## INFORMATION GIVEN:

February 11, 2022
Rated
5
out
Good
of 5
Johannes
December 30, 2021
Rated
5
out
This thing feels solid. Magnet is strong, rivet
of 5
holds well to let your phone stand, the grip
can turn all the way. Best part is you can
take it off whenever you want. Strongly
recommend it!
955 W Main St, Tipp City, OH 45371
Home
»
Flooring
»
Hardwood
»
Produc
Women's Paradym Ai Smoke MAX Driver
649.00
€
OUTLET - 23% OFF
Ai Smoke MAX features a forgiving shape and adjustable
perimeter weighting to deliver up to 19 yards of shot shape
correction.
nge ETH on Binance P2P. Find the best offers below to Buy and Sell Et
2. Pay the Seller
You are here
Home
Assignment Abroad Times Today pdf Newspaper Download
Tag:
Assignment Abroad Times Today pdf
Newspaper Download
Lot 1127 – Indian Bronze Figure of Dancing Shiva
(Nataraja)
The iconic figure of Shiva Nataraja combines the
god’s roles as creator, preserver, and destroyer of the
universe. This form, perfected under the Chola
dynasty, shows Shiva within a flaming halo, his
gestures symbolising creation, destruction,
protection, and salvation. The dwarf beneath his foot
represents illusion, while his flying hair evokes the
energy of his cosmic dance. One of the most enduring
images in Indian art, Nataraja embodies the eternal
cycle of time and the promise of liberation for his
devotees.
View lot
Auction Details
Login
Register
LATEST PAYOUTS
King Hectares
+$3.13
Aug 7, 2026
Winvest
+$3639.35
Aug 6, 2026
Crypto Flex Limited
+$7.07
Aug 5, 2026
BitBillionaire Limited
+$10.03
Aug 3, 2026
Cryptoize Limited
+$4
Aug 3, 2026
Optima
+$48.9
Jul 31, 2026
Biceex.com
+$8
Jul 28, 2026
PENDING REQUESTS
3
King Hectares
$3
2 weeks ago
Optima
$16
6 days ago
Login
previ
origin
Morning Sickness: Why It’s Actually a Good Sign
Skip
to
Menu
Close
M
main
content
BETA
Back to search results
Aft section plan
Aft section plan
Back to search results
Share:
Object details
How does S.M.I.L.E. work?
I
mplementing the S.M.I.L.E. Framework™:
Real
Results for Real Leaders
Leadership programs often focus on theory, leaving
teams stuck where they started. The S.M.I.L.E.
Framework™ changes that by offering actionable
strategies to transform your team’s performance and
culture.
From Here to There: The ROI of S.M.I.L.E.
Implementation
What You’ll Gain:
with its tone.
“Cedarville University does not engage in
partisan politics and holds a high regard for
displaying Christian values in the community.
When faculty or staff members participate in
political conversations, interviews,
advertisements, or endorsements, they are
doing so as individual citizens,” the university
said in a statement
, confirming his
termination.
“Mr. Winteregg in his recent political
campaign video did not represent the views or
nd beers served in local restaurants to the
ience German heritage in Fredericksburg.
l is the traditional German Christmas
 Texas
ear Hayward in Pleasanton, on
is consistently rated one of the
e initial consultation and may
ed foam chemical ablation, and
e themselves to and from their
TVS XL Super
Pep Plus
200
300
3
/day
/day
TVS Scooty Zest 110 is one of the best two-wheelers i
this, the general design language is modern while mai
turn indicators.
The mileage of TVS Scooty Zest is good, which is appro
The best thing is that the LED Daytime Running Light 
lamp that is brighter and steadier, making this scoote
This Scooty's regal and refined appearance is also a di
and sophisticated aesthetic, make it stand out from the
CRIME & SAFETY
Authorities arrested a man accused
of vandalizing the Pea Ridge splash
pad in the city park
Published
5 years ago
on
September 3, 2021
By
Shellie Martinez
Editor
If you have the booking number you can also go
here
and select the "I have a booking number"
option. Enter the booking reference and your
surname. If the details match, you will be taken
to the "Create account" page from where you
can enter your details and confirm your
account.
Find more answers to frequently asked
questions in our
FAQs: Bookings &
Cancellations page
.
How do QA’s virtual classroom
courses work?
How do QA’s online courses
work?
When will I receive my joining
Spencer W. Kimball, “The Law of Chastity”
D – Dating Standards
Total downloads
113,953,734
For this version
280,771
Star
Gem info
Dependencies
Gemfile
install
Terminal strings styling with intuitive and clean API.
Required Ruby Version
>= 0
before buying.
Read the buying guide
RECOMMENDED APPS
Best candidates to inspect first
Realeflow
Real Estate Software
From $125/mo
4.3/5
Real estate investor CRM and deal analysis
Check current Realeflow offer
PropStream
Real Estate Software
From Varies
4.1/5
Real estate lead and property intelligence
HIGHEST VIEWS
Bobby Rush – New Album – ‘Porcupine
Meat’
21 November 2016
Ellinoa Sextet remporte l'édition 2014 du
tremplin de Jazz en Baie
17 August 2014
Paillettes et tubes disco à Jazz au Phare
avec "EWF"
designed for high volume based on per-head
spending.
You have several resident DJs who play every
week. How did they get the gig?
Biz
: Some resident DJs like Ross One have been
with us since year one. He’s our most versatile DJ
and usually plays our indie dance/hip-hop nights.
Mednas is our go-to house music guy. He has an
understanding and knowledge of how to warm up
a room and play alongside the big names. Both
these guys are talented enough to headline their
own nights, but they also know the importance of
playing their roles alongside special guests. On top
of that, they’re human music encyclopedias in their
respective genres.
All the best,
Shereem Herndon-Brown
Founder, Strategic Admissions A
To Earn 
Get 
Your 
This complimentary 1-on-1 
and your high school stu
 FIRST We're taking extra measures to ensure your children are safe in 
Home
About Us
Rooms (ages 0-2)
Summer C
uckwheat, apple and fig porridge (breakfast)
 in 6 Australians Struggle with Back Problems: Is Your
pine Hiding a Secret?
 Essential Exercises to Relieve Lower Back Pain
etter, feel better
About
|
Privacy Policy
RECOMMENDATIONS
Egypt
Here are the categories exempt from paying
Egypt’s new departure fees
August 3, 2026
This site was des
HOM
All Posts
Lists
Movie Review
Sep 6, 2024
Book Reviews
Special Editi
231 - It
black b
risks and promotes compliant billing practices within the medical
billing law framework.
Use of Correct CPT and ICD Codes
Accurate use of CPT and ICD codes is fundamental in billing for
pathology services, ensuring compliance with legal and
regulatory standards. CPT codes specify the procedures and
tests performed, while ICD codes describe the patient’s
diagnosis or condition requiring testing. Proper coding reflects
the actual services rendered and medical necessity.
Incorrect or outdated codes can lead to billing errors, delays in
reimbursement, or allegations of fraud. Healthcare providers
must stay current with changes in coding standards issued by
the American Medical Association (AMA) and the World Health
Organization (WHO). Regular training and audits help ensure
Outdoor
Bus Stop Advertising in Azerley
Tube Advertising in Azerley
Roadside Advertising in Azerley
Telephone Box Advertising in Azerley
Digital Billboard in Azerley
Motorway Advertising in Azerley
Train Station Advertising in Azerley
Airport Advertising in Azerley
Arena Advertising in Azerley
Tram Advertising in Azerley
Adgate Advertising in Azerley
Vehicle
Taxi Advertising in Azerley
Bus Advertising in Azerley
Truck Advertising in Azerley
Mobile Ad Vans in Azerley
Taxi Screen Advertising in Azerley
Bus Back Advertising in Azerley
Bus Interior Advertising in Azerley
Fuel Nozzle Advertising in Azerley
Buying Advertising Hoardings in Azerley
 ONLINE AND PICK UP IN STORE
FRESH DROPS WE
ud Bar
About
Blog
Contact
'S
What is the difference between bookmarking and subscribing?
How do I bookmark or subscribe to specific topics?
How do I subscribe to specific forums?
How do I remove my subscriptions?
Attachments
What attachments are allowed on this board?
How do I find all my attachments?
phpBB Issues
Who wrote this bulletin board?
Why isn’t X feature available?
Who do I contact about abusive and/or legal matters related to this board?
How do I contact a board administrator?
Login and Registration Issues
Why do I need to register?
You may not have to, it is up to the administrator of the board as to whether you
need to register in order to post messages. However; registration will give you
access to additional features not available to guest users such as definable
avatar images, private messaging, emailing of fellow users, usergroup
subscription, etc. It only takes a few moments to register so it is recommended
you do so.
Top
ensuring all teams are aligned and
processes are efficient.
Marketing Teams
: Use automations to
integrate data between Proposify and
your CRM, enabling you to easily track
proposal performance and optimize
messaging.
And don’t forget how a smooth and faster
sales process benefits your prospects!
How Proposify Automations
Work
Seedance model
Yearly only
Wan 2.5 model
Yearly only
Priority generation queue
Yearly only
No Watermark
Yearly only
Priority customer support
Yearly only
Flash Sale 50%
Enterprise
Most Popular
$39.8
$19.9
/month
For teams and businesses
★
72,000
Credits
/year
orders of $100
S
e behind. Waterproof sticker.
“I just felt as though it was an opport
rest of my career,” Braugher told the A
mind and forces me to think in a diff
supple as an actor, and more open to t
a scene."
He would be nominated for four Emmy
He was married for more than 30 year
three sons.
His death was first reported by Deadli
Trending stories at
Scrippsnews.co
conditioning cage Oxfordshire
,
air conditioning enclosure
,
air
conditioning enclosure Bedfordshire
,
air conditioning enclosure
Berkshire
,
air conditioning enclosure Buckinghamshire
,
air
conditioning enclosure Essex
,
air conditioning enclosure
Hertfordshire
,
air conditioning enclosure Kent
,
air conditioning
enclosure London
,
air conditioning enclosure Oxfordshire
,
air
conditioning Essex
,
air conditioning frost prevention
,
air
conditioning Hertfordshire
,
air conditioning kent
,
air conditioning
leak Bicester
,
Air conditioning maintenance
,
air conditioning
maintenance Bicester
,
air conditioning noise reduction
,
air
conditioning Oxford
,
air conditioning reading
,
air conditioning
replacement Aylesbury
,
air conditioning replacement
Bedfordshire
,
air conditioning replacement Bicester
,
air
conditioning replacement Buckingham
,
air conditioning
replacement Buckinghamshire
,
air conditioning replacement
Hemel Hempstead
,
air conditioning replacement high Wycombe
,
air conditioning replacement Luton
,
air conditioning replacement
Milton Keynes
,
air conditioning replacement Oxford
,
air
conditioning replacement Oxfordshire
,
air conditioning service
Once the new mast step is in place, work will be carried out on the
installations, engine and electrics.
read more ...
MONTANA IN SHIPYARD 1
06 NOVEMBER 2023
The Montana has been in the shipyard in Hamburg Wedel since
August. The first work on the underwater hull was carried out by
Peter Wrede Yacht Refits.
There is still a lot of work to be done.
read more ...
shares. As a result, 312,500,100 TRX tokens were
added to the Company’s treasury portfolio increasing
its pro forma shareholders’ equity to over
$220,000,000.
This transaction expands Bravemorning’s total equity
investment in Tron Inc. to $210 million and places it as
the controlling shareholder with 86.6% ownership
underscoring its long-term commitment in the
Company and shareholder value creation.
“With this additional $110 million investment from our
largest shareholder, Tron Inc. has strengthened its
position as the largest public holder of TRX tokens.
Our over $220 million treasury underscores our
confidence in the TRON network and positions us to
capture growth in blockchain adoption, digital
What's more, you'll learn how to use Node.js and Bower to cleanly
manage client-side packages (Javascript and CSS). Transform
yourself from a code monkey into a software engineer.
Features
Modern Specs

## THE TASK:
Update the lines from the start through the one containing "dynasty, shows Shiva", changing every "Rated" to "Scored" and leaving everything else as it is.

## FINISHED EXERCISE:
February 11, 2022
Scored
5
out
Good
of 5
Johannes
December 30, 2021
Scored
5
out
This thing feels solid. Magnet is strong, rivet
of 5
holds well to let your phone stand, the grip
can turn all the way. Best part is you can
take it off whenever you want. Strongly
recommend it!
955 W Main St, Tipp City, OH 45371
Home
»
Flooring
»
Hardwood
»
Produc
Women's Paradym Ai Smoke MAX Driver
649.00
€
OUTLET - 23% OFF
Ai Smoke MAX features a forgiving shape and adjustable
perimeter weighting to deliver up to 19 yards of shot shape
correction.
nge ETH on Binance P2P. Find the best offers below to Buy and Sell Et
2. Pay the Seller
You are here
Home
Assignment Abroad Times Today pdf Newspaper Download
Tag:
Assignment Abroad Times Today pdf
Newspaper Download
Lot 1127 – Indian Bronze Figure of Dancing Shiva
(Nataraja)
The iconic figure of Shiva Nataraja combines the
god’s roles as creator, preserver, and destroyer of the
universe. This form, perfected under the Chola
dynasty, shows Shiva within a flaming halo, his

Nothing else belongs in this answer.